WRITTEN PROBLEM: Locate each line in the data below that contains the string "author", and copy those lines.

Stored items from a collection
◇ ◇ ◇ ◇ ◇ ◇ ◇
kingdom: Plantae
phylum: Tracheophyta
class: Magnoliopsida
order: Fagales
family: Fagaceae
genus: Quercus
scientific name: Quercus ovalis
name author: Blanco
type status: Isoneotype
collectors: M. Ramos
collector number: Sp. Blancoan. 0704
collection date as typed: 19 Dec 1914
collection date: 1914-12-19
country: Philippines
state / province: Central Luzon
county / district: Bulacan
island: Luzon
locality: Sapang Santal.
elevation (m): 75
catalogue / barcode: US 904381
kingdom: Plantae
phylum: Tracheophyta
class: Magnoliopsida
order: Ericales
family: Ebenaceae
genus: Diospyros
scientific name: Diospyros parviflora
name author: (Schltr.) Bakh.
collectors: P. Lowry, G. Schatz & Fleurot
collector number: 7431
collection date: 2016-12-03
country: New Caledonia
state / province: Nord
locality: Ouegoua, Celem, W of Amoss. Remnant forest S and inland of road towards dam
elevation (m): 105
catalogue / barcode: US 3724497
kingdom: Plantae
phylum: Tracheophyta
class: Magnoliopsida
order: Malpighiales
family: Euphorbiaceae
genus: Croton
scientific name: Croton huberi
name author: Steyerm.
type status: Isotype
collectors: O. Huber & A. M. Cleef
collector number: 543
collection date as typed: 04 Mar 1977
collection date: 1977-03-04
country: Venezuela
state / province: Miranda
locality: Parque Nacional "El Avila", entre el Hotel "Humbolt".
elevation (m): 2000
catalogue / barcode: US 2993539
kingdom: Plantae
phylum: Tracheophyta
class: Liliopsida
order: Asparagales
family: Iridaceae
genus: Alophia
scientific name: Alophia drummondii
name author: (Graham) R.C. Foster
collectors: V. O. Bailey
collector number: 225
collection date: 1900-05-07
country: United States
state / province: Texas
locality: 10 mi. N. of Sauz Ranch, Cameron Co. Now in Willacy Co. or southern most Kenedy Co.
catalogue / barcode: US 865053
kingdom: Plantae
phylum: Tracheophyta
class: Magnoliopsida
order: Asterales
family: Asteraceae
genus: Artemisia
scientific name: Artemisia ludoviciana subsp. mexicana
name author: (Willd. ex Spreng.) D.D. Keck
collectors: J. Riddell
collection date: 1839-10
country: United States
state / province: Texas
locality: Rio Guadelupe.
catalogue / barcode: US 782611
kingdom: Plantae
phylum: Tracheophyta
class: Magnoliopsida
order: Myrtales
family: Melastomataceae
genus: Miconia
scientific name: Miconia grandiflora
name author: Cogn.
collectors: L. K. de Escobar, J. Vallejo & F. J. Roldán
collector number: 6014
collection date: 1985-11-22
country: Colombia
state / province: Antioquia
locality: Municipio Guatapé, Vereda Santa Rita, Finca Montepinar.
◇ ◇ ◇ ◇ ◇ ◇ ◇
RIGHT ANSWER:
name author: Blanco
name author: (Schltr.) Bakh.
name author: Steyerm.
name author: (Graham) R.C. Foster
name author: (Willd. ex Spreng.) D.D. Keck
name author: Cogn.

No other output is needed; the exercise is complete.